VOTEVOTEVOTEVOTE
What: PUSH Buffalo’s annual meeting is the moment when our community elects board members* and our organization reflects on our achievements over the last year.
When: This year’s annual meeting will be held on Saturday, December 12th from 3-5pm on the virtual platform Zoom to ensure that as many of our members can safely participate as possible.
Access problems? We’ll be working with members who might be part of the digital divide to talk them through how to participate via phone, Facebook live, and other methodologies. You can request special accommodations by emailing harper@pushbuffalo.org.
*You must be a member of PUSH Buffalo to vote in board elections.
Topic: PUSH’s Annual Meeting
Time: Dec 12, 2020 03:00 PM Eastern Time (US and Canada)
Link: PUSH’s Annual Meeting
Meeting ID: 994 2127 9384
One tap mobile: +19292056099,,99421279384# US (New York)
Dial by your location: +1 929 205 6099 US (New York)
Nicolalita Rodriguez is a Licensed Master Social Worker, Community Health Worker and the Director and Founder of Little People’s Victory- a holistic life coaching and consulting company grounded in utilizing dance, movement and somatic practice(s) as culturally empowering tools for community based holistic healing. She became a PUSH member while completing her graduate internship at PUSH, where her work alongside the organizing team and in the GSNC afforded her opportunities and platforms to speak up about the intersectionality our current systems ignore and how this in turn creates health inequity and an overall poor quality of life for our communities.

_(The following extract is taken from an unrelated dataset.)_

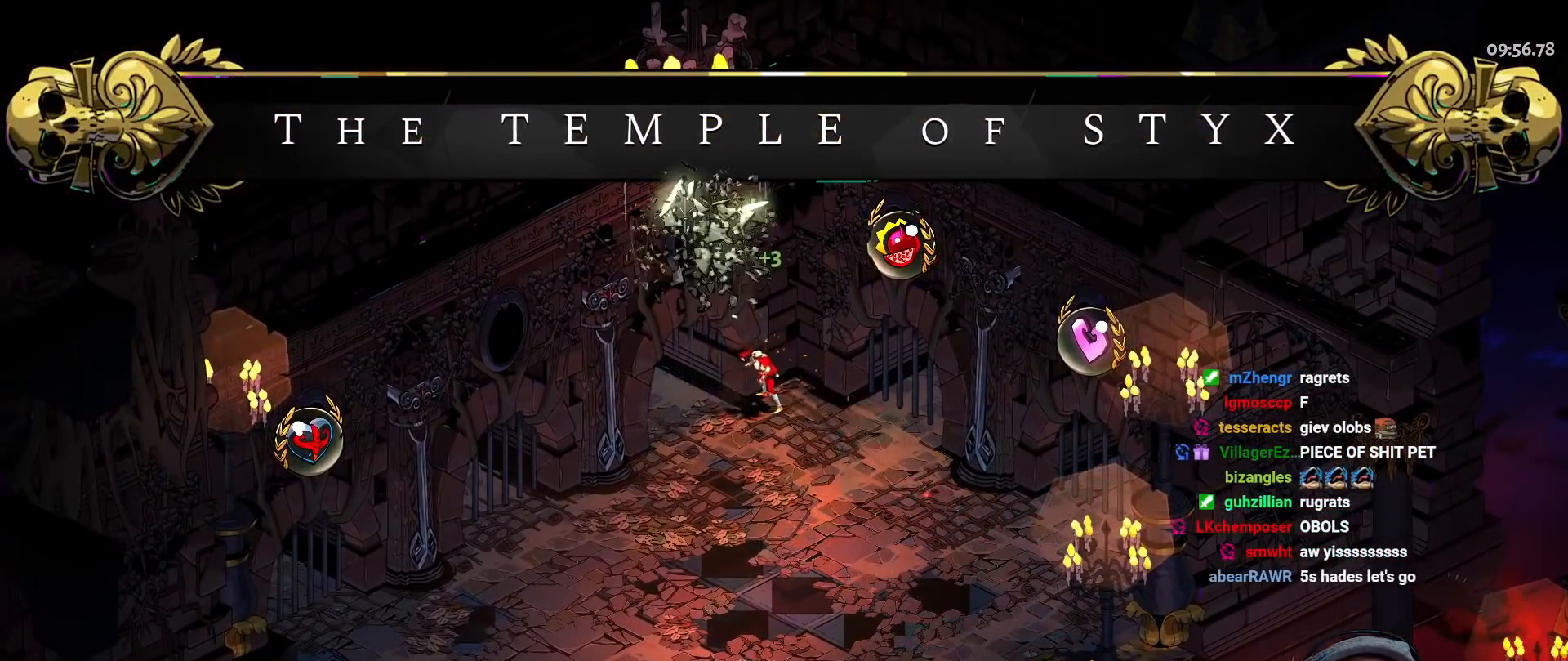
{"buttons": [], "left_stick": "center", "right_stick": "center", "button_events": []}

Nicolalita joined the board of directors Nicolalita in 2016 chairing the Board Development Committee and co-chairing the Racial Justice Committee. Nicolalita has a long personal and professional background and passion working with and advocating for underserved populations, in particular, our youth. She has also been known for her love of dance and Zumba- a passion which she has used to bring together PUSH staff and community members as a way to celebrate culture, wellness, and healing through dance and movement.
Earning a Master of Arts Degree from the State University of New York at Buffalo, Shirley Sarmiento was conditioned in the European poetic traditions, as all American students, during her formative years of schooling.
Her love of poetry itself drew her close to the works of the greatest poets in that tradition– As with the European poetic tradition; in the 1960s & 70s her passion for poetry drew her to the poetics of the African tradition–poetry bursting with truth and energy—being advanced and advocated by The Black Arts Movement. In all honesty, not totally abandoning her favorite poems by the European poets of that time — she is adept in both traditions with her works skillfully embodying both traditions while throbbing with her own love of life.
Sarmiento is a published poet; however, to tell the truth, she is primarily a writer, a lecturer, and a performance poet. She has worked with over 200 unknown upcoming artists of various mediums, helping them complete their own projects for public viewing. She secured alternative spaces, workshops, and performance places for artists.
Sarmiento has several noteworthy literary and professional accomplishments such as founder of Buffalo Urban Arts, Inc.; editor of Drum Beats (anthology, 1st ed. Urban Arts). The Meeting (play, Hallwalls Contemporary Arts Center, Black n Blue Theater). The National MAMAPLOOZA (Rustbelt Books); Just Kickin` It (27 week run, Public Cable TV); Beyond Bones (poetry vol ll Fall 2010): Go, Tell Michelle: African American Women Write to the New First Lady (poetry /stage); Nickle City Nights/Voices from Buffalo, New York. Moreover, her poems appear in several Maja Black History Birthday Booklets (MBHBB) and are featured in the booklet titled National Women’s History Month: Impactful Black Women (2019), complied by Black History Historian Dr. Kuda Kuumba for White Rock Missionary Baptist Church, Buffalo, New York. In March 2020 she had her first reading/performance of her original play script “Tolley’s Place” at the New Phoenix Theater/2nd reading/performance at the New McCoy Center. Partnered with Lisa Brown and Jalen Law of “Buffalo’s Own” artist venue. I was very fortunate to have the outstanding actress Verneice Turner(May) for my director.
Muna Abdiraham was born in Somalia and raised in Kenya. She enjoys running and working out. She is currently attending Buffalo State, where she is majoring in Journalism. She has volunteered at PUSH Buffalo for the last couple of years, canvassing about housing and climate justice, as well as registering people to vote. She is particularly passionate about working with youth and would like to sit on the Board of Directors to make sure that they have a voice.
Rachel Fix Dominguez is a Buffalo resident and education researcher. She currently co-chairs the Buffalo Parent Teacher Organization, an all-volunteer group of Buffalo Public School Parents and other community members.
Through her affiliation with BPTO, Rachel has been partnering with PUSH and Our City Builds for the past several years. She belives in an intersectional approch to movement building, where we recognize that both people and ideas benefit from a robust understanding of the complexities of identities and issues.
Her knowledge and experience in the field of education, along with her deep concern for racial equity in schools, bring a valuable lens to PUSH’s work at the intersection of housing and climate justice, as these are enmeshed struggles.